(Study material Opens)

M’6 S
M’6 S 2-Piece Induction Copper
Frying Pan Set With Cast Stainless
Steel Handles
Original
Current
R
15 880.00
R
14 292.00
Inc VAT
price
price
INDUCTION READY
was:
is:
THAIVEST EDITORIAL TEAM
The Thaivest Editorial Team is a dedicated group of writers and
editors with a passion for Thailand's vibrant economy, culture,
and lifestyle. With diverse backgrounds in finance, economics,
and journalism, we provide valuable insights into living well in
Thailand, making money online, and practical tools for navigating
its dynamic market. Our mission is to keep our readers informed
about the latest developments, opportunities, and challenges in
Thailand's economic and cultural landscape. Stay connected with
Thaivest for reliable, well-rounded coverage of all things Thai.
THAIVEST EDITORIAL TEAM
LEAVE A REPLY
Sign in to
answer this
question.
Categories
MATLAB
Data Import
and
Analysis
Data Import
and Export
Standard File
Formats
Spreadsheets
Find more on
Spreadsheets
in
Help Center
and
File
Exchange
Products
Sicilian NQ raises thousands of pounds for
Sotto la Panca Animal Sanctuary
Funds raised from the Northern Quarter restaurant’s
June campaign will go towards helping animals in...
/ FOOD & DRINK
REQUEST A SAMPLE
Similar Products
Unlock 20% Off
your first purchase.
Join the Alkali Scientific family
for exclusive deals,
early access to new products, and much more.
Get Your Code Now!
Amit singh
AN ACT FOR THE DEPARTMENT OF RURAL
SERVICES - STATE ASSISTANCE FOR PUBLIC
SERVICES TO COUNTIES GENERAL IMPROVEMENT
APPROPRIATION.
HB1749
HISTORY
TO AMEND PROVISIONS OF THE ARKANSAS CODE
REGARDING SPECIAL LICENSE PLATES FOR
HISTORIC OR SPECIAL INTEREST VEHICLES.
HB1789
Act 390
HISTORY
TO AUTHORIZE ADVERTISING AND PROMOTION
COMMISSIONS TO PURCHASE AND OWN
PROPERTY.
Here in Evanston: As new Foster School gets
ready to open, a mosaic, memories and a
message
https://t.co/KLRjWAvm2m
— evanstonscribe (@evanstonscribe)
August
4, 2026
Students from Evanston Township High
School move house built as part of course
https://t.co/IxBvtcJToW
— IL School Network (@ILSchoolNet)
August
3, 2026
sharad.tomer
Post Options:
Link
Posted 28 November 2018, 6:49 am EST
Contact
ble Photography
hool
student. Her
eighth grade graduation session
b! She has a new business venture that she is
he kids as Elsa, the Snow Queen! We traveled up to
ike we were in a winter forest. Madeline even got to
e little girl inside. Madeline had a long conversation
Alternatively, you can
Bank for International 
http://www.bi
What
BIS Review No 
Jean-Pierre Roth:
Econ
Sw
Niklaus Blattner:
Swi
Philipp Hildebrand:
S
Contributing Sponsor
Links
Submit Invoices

(Study material Closes)

▸ Task goal:
Set the records above down again, exactly as they read.

▸ Your solution:
M’6 S
M’6 S 2-Piece Induction Copper
Frying Pan Set With Cast Stainless
Steel Handles
Original
Current
R
15 880.00
R
14 292.00
Inc VAT
price
price
INDUCTION READY
was:
is:
THAIVEST EDITORIAL TEAM
The Thaivest Editorial Team is a dedicated group of writers and
editors with a passion for Thailand's vibrant economy, culture,
and lifestyle. With diverse backgrounds in finance, economics,
and journalism, we provide valuable insights into living well in
Thailand, making money online, and practical tools for navigating
its dynamic market. Our mission is to keep our readers informed
about the latest developments, opportunities, and challenges in
Thailand's economic and cultural landscape. Stay connected with
Thaivest for reliable, well-rounded coverage of all things Thai.
THAIVEST EDITORIAL TEAM
LEAVE A REPLY
Sign in to
answer this
question.
Categories
MATLAB
Data Import
and
Analysis
Data Import
and Export
Standard File
Formats
Spreadsheets
Find more on
Spreadsheets
in
Help Center
and
File
Exchange
Products
Sicilian NQ raises thousands of pounds for
Sotto la Panca Animal Sanctuary
Funds raised from the Northern Quarter restaurant’s
June campaign will go towards helping animals in...
/ FOOD & DRINK
REQUEST A SAMPLE
Similar Products
Unlock 20% Off
your first purchase.
Join the Alkali Scientific family
for exclusive deals,
early access to new products, and much more.
Get Your Code Now!
Amit singh
AN ACT FOR THE DEPARTMENT OF RURAL
SERVICES - STATE ASSISTANCE FOR PUBLIC
SERVICES TO COUNTIES GENERAL IMPROVEMENT
APPROPRIATION.
HB1749
HISTORY
TO AMEND PROVISIONS OF THE ARKANSAS CODE
REGARDING SPECIAL LICENSE PLATES FOR
HISTORIC OR SPECIAL INTEREST VEHICLES.
HB1789
Act 390
HISTORY
TO AUTHORIZE ADVERTISING AND PROMOTION
COMMISSIONS TO PURCHASE AND OWN
PROPERTY.
Here in Evanston: As new Foster School gets
ready to open, a mosaic, memories and a
message
https://t.co/KLRjWAvm2m
— evanstonscribe (@evanstonscribe)
August
4, 2026
Students from Evanston Township High
School move house built as part of course
https://t.co/IxBvtcJToW
— IL School Network (@ILSchoolNet)
August
3, 2026
sharad.tomer
Post Options:
Link
Posted 28 November 2018, 6:49 am EST
Contact
ble Photography
hool
student. Her
eighth grade graduation session
b! She has a new business venture that she is
he kids as Elsa, the Snow Queen! We traveled up to
ike we were in a winter forest. Madeline even got to
e little girl inside. Madeline had a long conversation
Alternatively, you can
Bank for International 
http://www.bi
What
BIS Review No 
Jean-Pierre Roth:
Econ
Sw
Niklaus Blattner:
Swi
Philipp Hildebrand:
S
Contributing Sponsor
Links
Submit Invoices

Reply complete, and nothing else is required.